This study describes a cost effective limb preservation protocol for diabetic foot patients indicated for limb amputation in a low income developing country. The protocol uses Multidex® maltodextrin/ascorbic acid dressing (DeRoyal®, Tennessee, USA) as a primary dressing and gauze as a secondary dressing following transmetatarsal amputation.
Diabetic foot challenges in panama
• Diabetes affects 194 million individuals worldwide
• Prevalence of diabetes in Panama is similar to world prevalence (9%)
• Most Panamanian diabetics have limited resources and education and must utilize Panama’s socialized health care, and most require use of feet for employment.
• Panama has a warm humid climate year-round creating difficult conditions to heal diabetic foot wounds.
• A protocol is needed to reduce treatment time and burden on healthcare systems, specially in developing countries, such as Panama.
Introduction: limb preservation following diabetic foot ulceration
• Major limb amputation is required for 7 to 20% of diabetic foot ulcer cases1. Within 3 to 5 years, 58% of these patients require amputation of contralateral limb. Three-year mortality rate is between 20 and 50%.
• Major amputations are estimated to place a US$67.47 million burden on the Panamanian healthcare system annually. Estimation assumes only 7% of diabetic Panamanians require an amputation and does not account for lost wages due to inability to work and reduced quality of life.
• These observations indicate the importance of cost-effective limb preservation to maximize quality of life and life expectancy.
• These motivating factors led to the development of a cost-effective protocol that utilizes sharp debridement, a maltodextrin/ascorbic acid* primary dressing, gauze, and limb offloading.
• Thirteen patients were included in the study following a transmetatarsal amputation to preserve the limb.
• Wounds dressed daily with a maltodextrin/ascorbic acid based primary dressing and a cotton gauze secondary dressing.
• Appropriate offloading prescribed to each patient.
• Patients followed up once a week for wound assessment and sharp debridement as needed.
• Treatment continued until the wound resolved or the clinician resolved the wound with grafting.
• Wounds were assessed by digital planimetry(PictZar®) to quantify wound healing through wound size reduction and granulation tissue formation. Wound metrics were analyzed by K-M survival curves.
Twelve of 13 wounds achieved complete healing during the study without skin grafting; the remaining wound achieved 70% healing before skin grafting.
• All wounds achieved complete granulation of wound bed.
85% Median: 27 days; 100% Median: 57 days (range 19 –193).
Allows for grafting procedures if required or preferred.
• Formation of granulation tissue indicates that wound healing is progressing in response to treatment protocol.
• Time to healing has linear relationship with initial wound size. As expected, large wounds required more time to heal.
Study showed a 6.14% healing rate in first 15 weeks.
Survival analysis indicated the median heal time was 103.5 days.
• Time to complete healing of wound is similar to other advance wound care methods, however, far less expensive versus other advanced treatments such as NPWT (Negative Pressure Wound Therapy).
• Effective wound healing demonstrated in this case series of 13 patients utilizing the escribed limb preservation protocol. All limbs were salvaged in the study population.

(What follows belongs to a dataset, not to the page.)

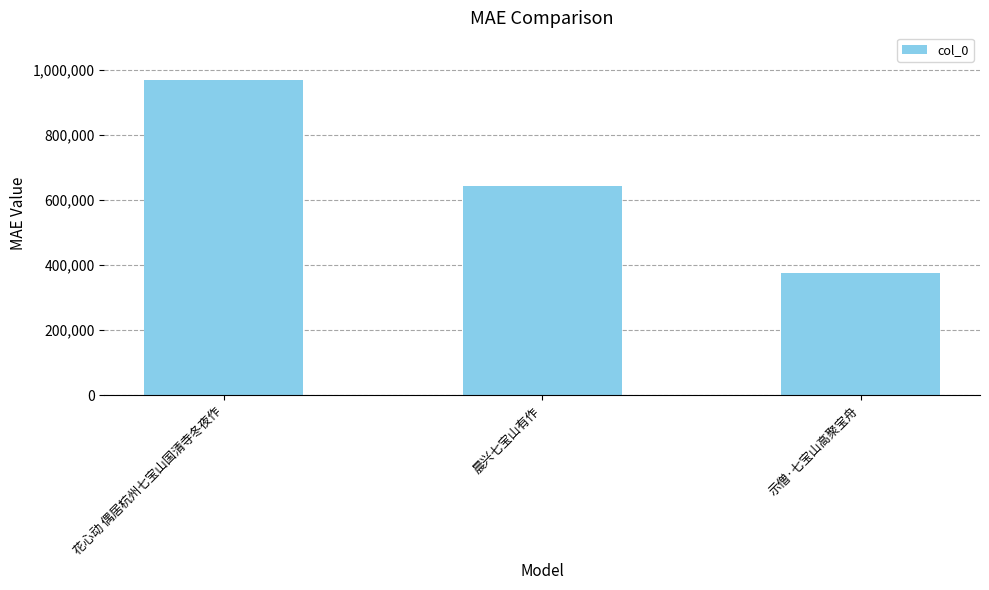

How many values are between 375348 and 970804?

3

• Multidex maltodextrin/ascorbic acid* dressing is the key component. It established an ideal moist environment that promotes the body’s natural wound healing process. It also aided in autolytic debridement of dry wounds through use of the gel.
• The components of the limb preservation protocol are cost effective in reducing the burden on the Panamanian healthcare system. Potential cost savings estimated at US$20 million annually if implemented throughout Panama.
US$1200 – $1500 total cost for patients treated with study protocol
Estimated minimal cost with successful NPWT in Panama is US$4800
• The cost savings could be reinvested in diabetes clinical research and in patient education to prevent diabetes and associated complications.